Happy New Lunar Year of the Snake! This is a special new year me because my Mom and brother will be visiting me for the first time in NYC for our traditional new year’s dinner!
This dinner party menu will be split into several posts as some of the recipes may be quite complex. That said, practice makes perfect so don’t be discouraged!! I will post as many photos of ingredients as I can to help you shop at your local Asian supermarket.
Here’s the Menu:
– Turnip Cake
– Whole Steamed Fish with Ginger and Scallion
– Chinese Wine Marinated Steamed Chicken
– Pork and Shrimp Stuffed Eggplant and Peppers
– Sweet Dumplings with Peanut or Black Sesame Filling
– Purple Glutinous Rice and Barley Sweet Soup
First up on the recipe roster is home-made turnip cake. This savory “cake” is a family favorite and is a staple item for new year celebrations. While this item can be found in most dim sum restaurants, I always prefer to make my own as I find store bought cake ingredients to be “watered down”. As a note, I would reduce the dried ingredients by half if you’re not used to them as they can be quiet pungent (an acquired taste). The batter is quite thick so this is going to be a great work out for your biceps!
Yield: 1 turnip cake (8 inch square Aluminum container), can serve as appetizer for 6 – 8 people
– 1 turnip: About 2 pounds
– Chinese Sausage: 1 – 2, diced
– Dried Chinese Mushrooms: 7 small ones, diced (Reconstitute dried Chinese mushrooms in water the night before, or hot water for at least an hour the day of cooking)
– Dried scallops: 3 – 4 (2/3 in batter, Reserve 1/3 as topping) (Reconstitute dried scallops in water the night before, or hot water for at least an hour the day of cooking); Tear into small pieces after reconstituted
– Dried shrimp: 1/3 cups, Roughly Chopped (2/3 in batter, Reserve 1/3 as topping) – Rinse dried shrimp before chopping up
– Scallions: 2 stalks with white parts, Chopped (2/3 in batter, Reserve 1/3 as topping)
– Rice flour: 1.5 cups
– Ginger: 3 – 4 Slices
– Chinese Rock Sugar: 2 – 3 cube sugar sized lumps
– White Pepper & Oyster Sauce: A Dash
– Aluminum container: 8 inch Square
– With a little heated olive oil in a pan, lightly fry up the diced Chinese sausage, reconstituted dried Mushrooms, dried shrimp and dried scallop (remember to reserve 1/3 for topping the batter!) for 2 – 3 minutes over medium heat. Place in bowl and set aside.
– In a large bowl, grate the turnip. If you want better texture, grate 70%, the other 30% can be diced. Strain the turnip and save the juice in a separate bowl – my 2 pound turnip yielded just shy of 1 cup of juice.

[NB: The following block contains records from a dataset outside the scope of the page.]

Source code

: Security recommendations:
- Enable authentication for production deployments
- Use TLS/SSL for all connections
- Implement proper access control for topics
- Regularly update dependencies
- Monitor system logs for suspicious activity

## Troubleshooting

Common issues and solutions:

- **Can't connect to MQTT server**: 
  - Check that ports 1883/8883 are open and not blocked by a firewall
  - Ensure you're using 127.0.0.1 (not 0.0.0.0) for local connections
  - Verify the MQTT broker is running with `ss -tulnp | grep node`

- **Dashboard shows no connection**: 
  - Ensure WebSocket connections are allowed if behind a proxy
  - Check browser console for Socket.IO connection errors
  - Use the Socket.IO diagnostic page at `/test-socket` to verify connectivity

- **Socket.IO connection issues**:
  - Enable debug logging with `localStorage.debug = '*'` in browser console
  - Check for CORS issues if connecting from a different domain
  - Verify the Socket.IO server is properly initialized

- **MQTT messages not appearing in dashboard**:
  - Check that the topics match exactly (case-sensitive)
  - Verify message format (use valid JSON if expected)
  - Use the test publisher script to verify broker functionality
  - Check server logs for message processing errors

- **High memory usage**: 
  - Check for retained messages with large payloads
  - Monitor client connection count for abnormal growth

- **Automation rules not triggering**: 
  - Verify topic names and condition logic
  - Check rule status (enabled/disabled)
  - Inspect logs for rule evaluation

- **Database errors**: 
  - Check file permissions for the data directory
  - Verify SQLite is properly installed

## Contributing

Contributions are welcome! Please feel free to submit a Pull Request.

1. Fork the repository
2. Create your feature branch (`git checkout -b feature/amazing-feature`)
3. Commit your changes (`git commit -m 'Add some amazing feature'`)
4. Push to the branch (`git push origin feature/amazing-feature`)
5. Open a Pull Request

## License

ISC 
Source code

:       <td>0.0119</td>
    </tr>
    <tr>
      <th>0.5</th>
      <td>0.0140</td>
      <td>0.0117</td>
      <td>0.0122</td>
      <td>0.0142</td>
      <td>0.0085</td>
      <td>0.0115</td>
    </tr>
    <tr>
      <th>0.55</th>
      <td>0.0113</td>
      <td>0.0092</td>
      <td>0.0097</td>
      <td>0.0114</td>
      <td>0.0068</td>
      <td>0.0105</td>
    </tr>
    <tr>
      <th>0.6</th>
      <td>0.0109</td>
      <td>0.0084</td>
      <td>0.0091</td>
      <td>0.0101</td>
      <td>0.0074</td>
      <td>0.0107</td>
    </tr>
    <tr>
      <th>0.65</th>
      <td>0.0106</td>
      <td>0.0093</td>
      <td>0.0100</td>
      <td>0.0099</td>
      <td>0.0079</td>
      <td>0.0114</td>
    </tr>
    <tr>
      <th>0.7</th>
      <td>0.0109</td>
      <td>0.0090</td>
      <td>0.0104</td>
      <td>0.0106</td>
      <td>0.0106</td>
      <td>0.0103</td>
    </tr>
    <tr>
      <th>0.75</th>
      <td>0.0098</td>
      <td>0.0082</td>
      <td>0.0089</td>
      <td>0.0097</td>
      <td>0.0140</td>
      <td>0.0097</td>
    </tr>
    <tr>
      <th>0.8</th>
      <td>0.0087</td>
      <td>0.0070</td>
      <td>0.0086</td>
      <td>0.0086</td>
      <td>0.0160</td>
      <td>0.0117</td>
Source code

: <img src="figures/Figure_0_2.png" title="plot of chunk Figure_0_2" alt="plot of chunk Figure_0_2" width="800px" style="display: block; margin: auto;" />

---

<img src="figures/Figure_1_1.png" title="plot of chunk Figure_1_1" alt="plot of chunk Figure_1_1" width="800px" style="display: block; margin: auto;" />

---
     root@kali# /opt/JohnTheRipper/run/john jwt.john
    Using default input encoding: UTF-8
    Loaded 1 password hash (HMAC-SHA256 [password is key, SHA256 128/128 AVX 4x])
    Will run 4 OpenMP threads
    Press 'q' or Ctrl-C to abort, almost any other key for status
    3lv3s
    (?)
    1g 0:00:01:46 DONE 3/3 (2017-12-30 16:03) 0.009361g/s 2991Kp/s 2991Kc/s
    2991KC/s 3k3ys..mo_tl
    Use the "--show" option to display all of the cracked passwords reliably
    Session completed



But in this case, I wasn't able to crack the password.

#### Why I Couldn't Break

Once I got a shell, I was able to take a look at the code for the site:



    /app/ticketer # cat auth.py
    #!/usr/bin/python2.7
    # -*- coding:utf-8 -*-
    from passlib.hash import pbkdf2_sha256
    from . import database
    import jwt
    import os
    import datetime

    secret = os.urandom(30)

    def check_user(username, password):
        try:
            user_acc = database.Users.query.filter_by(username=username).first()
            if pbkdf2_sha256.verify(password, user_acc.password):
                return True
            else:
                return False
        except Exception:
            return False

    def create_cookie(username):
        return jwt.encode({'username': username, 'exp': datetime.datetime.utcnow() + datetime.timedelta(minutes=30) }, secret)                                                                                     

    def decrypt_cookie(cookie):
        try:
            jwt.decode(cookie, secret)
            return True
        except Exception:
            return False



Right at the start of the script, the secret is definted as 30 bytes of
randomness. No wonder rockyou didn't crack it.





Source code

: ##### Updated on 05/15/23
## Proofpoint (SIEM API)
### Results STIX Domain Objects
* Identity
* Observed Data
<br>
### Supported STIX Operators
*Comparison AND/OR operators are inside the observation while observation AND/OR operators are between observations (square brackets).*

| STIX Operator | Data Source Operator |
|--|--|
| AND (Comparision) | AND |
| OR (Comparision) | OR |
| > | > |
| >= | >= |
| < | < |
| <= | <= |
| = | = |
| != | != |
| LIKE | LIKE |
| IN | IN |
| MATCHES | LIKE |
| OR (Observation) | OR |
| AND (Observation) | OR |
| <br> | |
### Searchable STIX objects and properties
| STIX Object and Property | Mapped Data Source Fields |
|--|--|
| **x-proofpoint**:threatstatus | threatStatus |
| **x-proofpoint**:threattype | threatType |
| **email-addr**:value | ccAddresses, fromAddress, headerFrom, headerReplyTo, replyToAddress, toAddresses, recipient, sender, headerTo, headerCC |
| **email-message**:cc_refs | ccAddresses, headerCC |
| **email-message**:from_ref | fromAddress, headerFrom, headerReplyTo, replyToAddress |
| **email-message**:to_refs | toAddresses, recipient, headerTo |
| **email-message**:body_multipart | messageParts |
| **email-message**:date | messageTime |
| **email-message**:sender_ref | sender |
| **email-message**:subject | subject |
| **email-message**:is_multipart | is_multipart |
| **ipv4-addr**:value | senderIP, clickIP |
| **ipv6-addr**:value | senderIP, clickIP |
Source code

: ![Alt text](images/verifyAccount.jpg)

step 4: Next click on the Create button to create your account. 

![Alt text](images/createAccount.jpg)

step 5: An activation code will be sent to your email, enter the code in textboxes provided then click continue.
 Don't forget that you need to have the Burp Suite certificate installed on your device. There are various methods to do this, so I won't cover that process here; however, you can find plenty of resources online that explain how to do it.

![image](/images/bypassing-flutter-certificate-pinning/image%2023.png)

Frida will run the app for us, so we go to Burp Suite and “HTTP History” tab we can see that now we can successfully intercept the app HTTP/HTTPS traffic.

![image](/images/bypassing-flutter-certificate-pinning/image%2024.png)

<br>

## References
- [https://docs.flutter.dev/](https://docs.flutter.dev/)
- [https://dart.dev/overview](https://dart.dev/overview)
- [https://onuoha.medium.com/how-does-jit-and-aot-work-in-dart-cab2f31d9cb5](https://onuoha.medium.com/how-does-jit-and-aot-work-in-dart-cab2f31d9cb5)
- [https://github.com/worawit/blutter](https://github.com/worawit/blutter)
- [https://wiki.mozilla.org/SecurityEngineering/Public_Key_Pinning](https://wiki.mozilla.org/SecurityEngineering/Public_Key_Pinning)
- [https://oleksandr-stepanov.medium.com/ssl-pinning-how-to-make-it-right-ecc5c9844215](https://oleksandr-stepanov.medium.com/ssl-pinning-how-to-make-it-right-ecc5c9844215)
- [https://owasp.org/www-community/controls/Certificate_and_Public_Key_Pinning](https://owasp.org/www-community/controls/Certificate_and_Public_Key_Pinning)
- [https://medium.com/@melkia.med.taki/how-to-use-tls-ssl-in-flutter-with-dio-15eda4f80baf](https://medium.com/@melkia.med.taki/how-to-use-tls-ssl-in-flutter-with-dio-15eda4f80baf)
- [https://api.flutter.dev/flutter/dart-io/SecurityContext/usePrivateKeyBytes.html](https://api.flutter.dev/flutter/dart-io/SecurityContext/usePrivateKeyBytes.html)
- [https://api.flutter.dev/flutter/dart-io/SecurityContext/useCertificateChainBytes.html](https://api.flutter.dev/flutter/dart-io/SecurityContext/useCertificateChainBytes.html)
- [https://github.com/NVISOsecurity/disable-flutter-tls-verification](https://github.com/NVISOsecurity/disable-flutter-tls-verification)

– Mix rice flour with the turnip juice and make sure there are no lumps. The texture of the mix should be toothpaste like, if it’s too dry (or if your turnip didn’t yield a lot of juice), add water as needed (I added 1/8 cup of water for this batter)
– Again, in a slightly oiled pan, fry up 3-4 slices of ginger. Add turnip and cook until translucent, about 7 – 10 minutes on medium heat. Add 2 – 3 lumps of small Chinese rock sugar, dash of white pepper & oyster sauce, cook with turnip until sugar is melted. Discard ginger.
– Add the flour mixture into the cooked turnip and mix well. Consistency would be like a thick batter, so add 1 – 2 cups of water if the batter is too dry. Then stir in Chinese sausage, mushroom, scallop, shrimp, and scallion mixture.
– Pour the batter into the aluminum container, top with the reserved topping, and steam for 1 hour. Store in fridge overnight.
Option 1: Slice up the cake and pan fry with oyster sauce to dip.
Option 2: Steam and serve individual portions in bowls with some soy sauce and freshly chopped scallions
Option 3: Make the cakes into these super cute hearts for Valentine’s day with a twist!!!